START Material to process

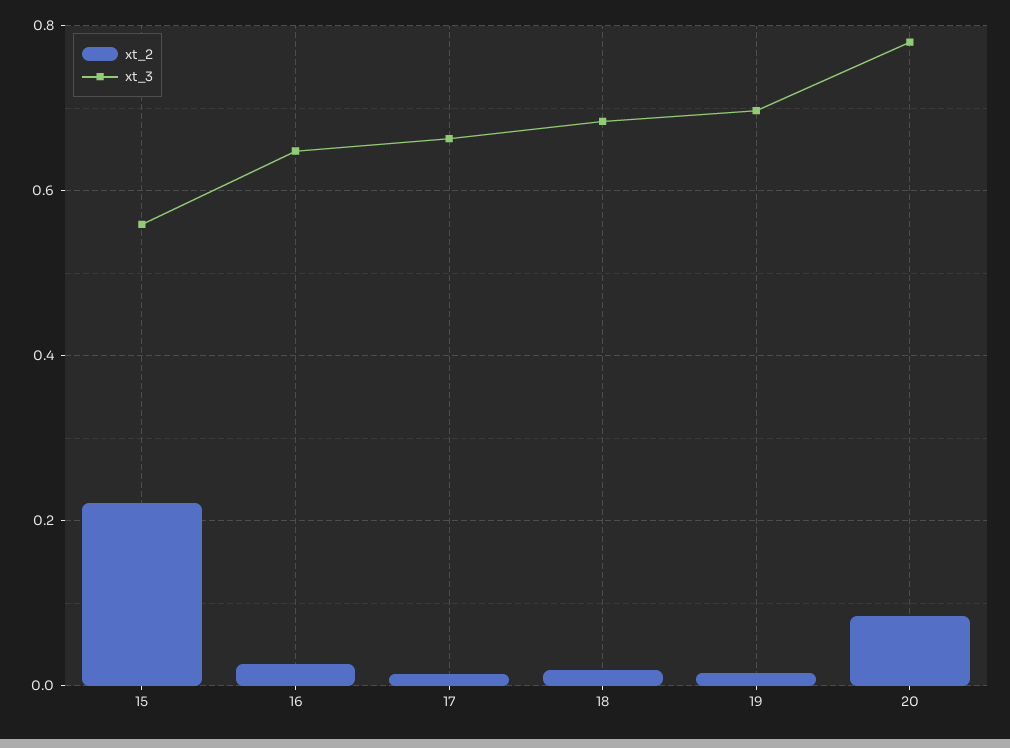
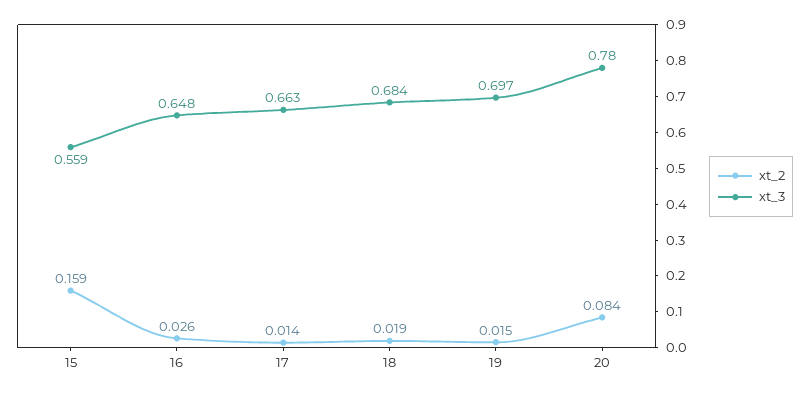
xt_2, 15: 0.22 -> 0.159

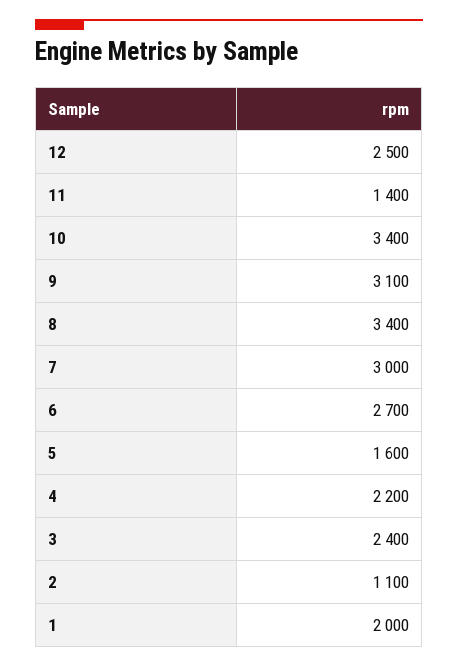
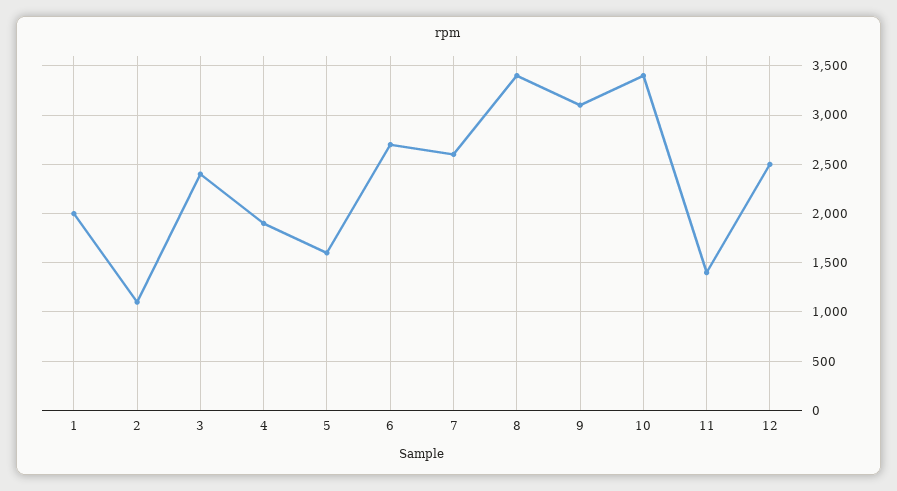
7: 3000 -> 2600
4: 2200 -> 1900

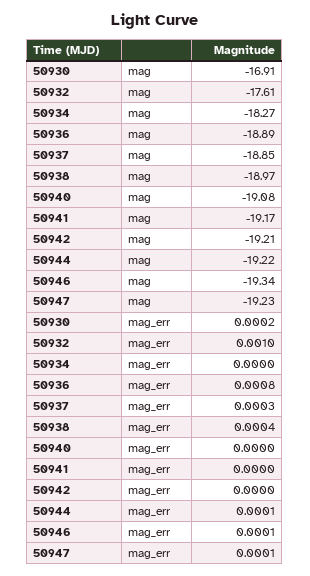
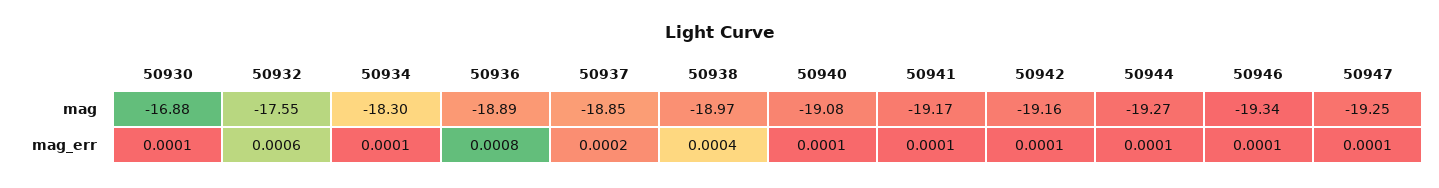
50930, mag: -16.91 -> -16.88
50932, mag: -17.61 -> -17.55
50934, mag: -18.27 -> -18.3
50942, mag: -19.21 -> -19.16
50944, mag: -19.22 -> -19.27
50947, mag: -19.23 -> -19.25
50930, mag_err: 0.0002 -> 0.0001
50932, mag_err: 0.001 -> 0.0006
50934, mag_err: 0 -> 0.0001
50937, mag_err: 0.0003 -> 0.0002
50940, mag_err: 0 -> 0.0001
50941, mag_err: 0 -> 0.0001
50942, mag_err: 0 -> 0.0001

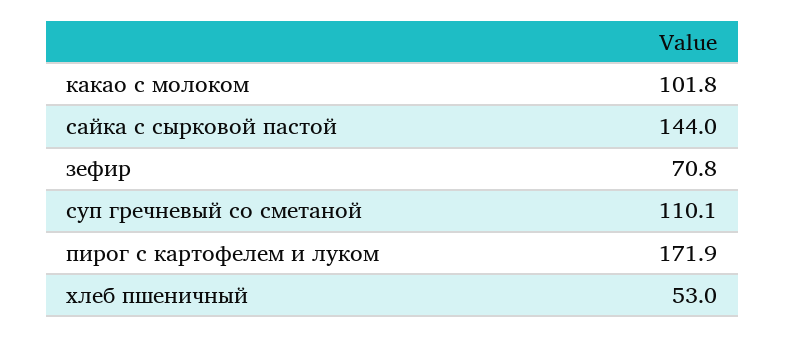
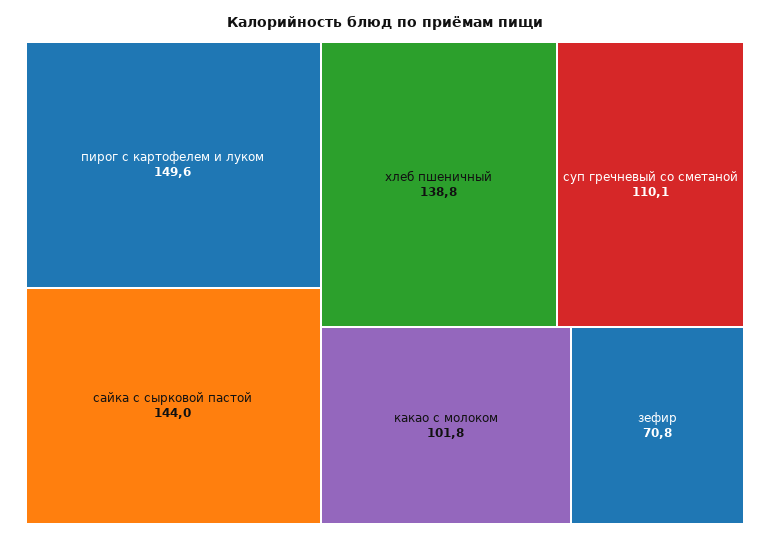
пирог с картофелем и луком: 171.9 -> 149.6
хлеб пшеничный: 53 -> 138.8

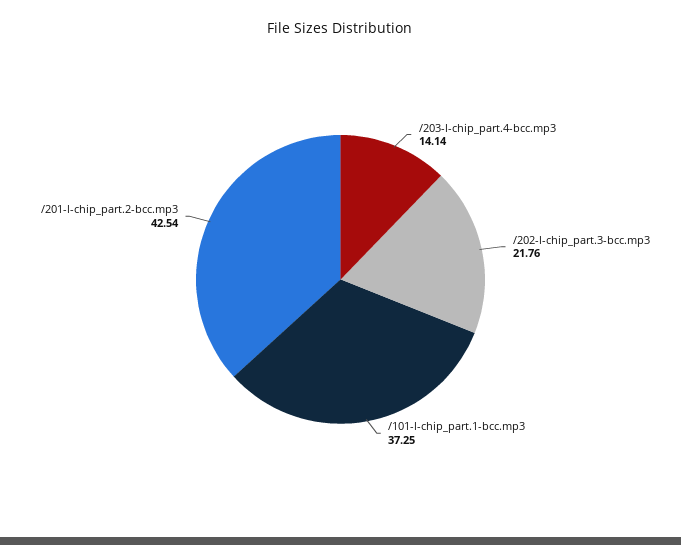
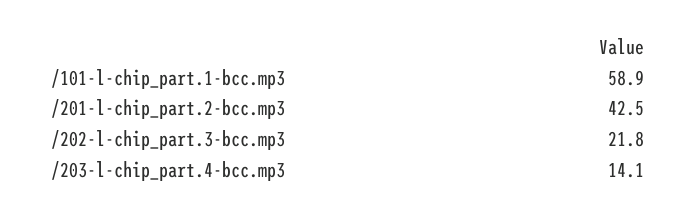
/101-l-chip_part.1-bcc.mp3: 37.25 -> 58.9

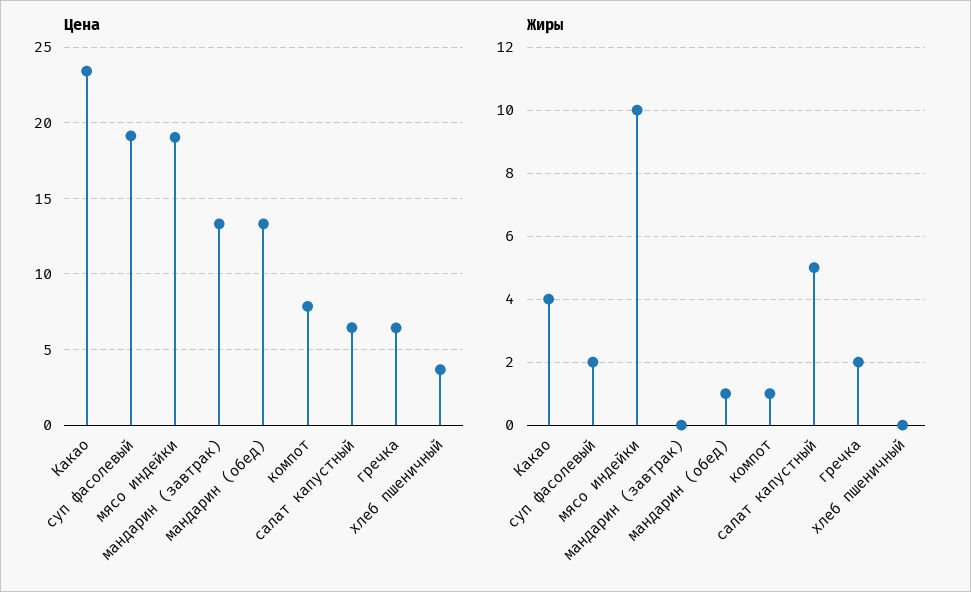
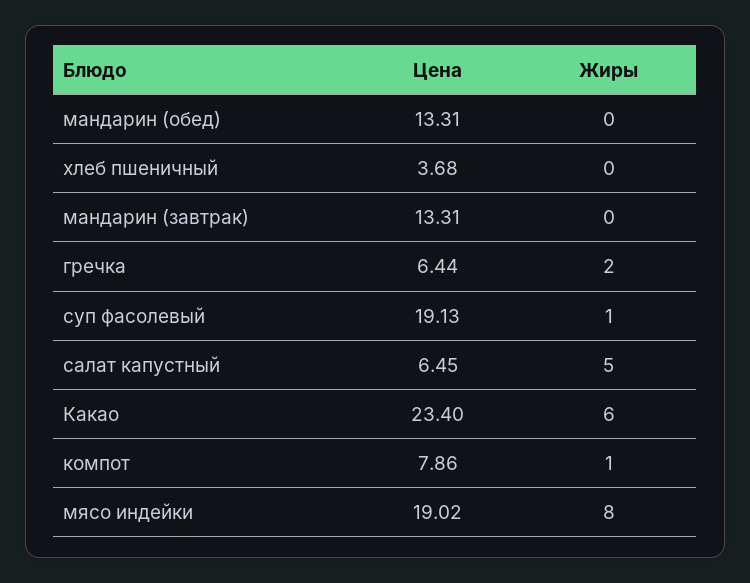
Жиры, Какао: 4 -> 6
Жиры, суп фасолевый: 2 -> 1
Жиры, мясо индейки: 10 -> 8
Жиры, мандарин (обед): 1 -> 0

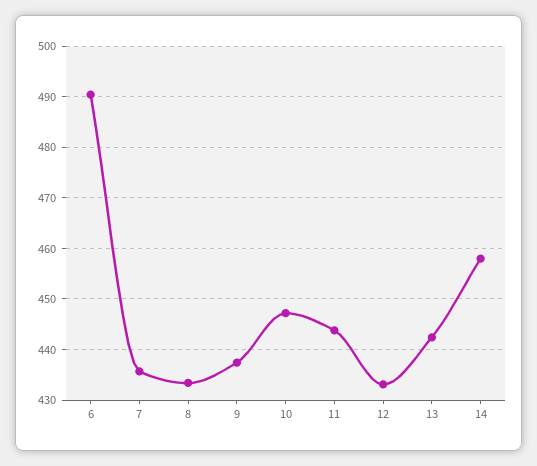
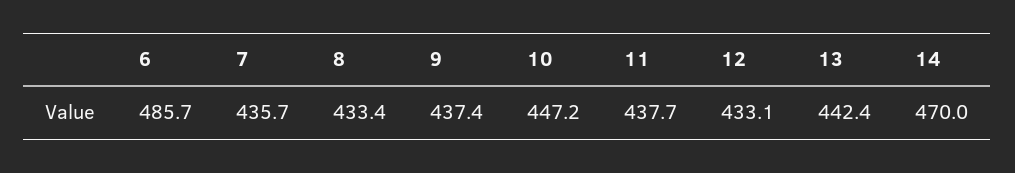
6: 490 -> 485.7
11: 444 -> 437.7
14: 458 -> 470

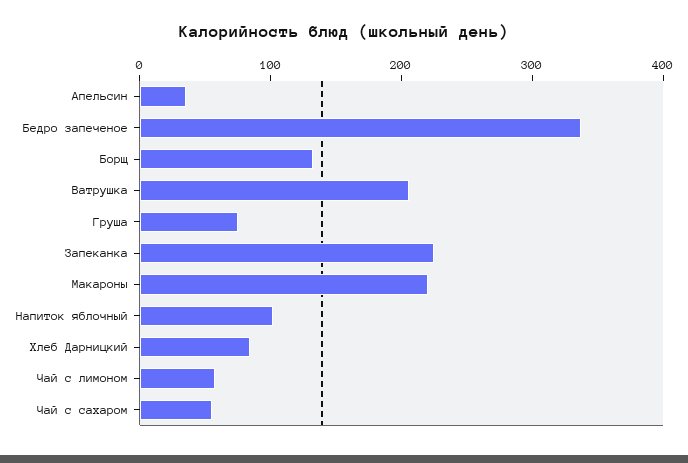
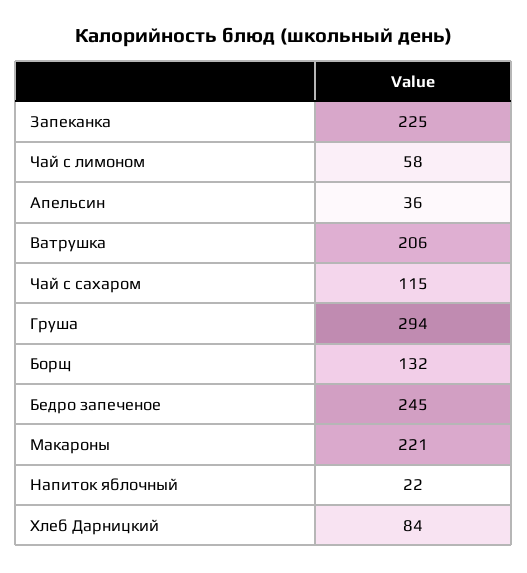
Бедро запеченое: 340 -> 245
Груша: 80 -> 294
Напиток яблочный: 100 -> 22
Чай с сахаром: 60 -> 115

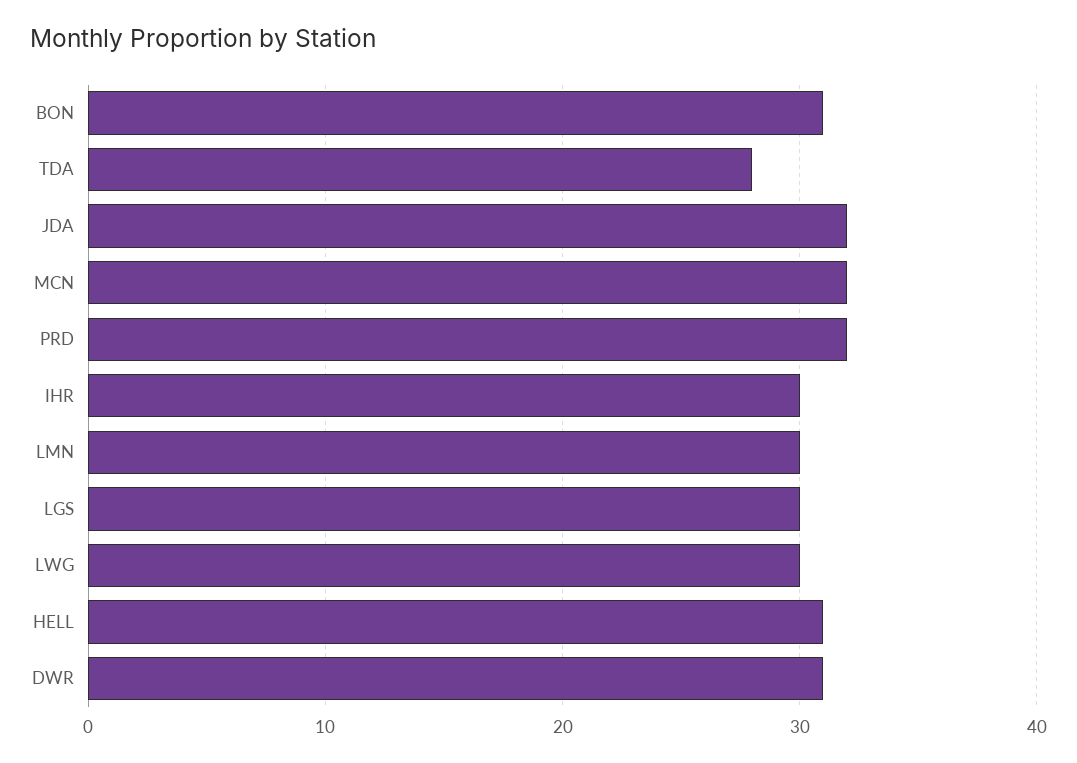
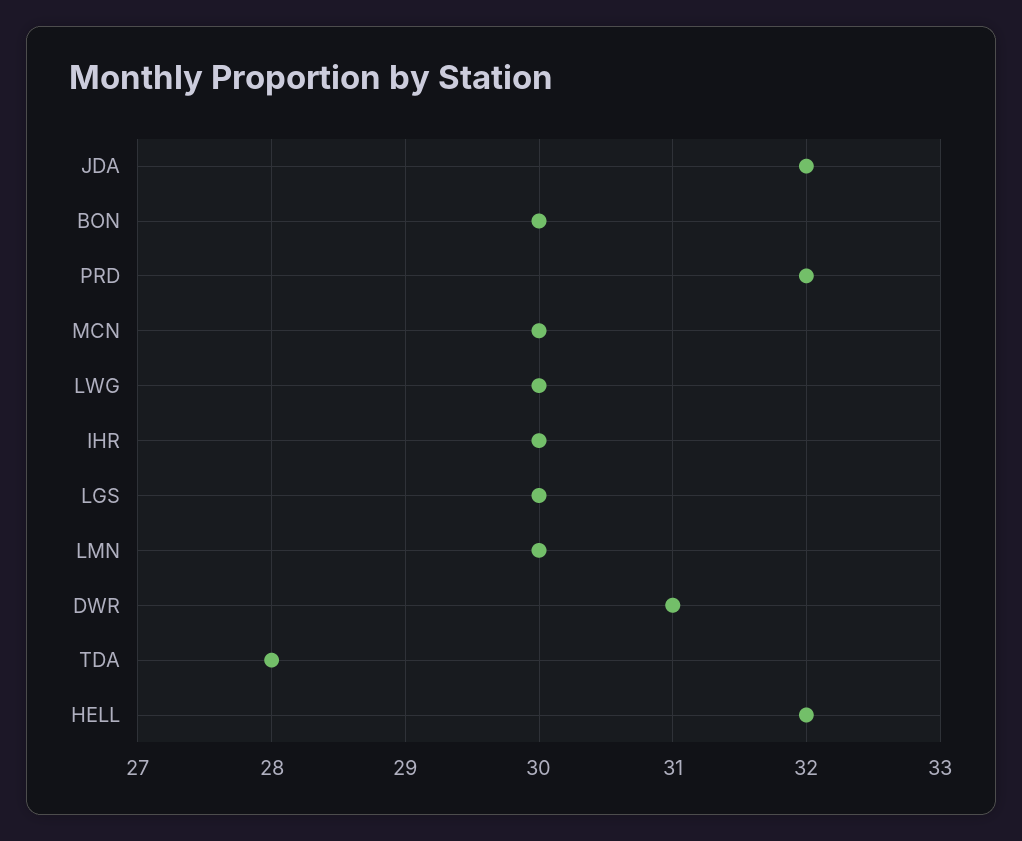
BON: 31 -> 30
MCN: 32 -> 30
HELL: 31 -> 32

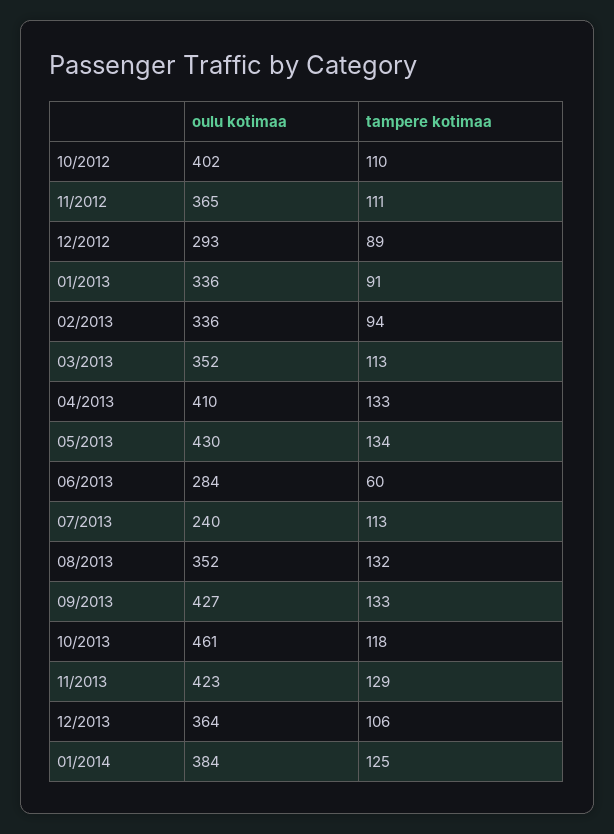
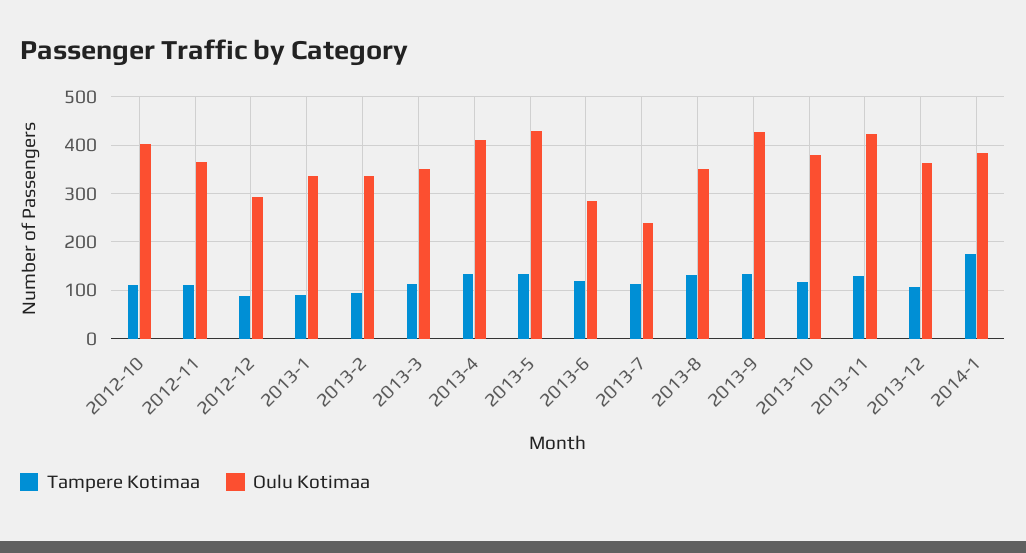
tampere kotimaa, 06/2013: 60 -> 120
oulu kotimaa, 10/2013: 461 -> 380
tampere kotimaa, 01/2014: 125 -> 180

END Material to process

▶ _Exercise instructions_:
The word "tampere": say how many lines of the records hold it, and give nothing but the number.

▶ _Result of this exercise_:
2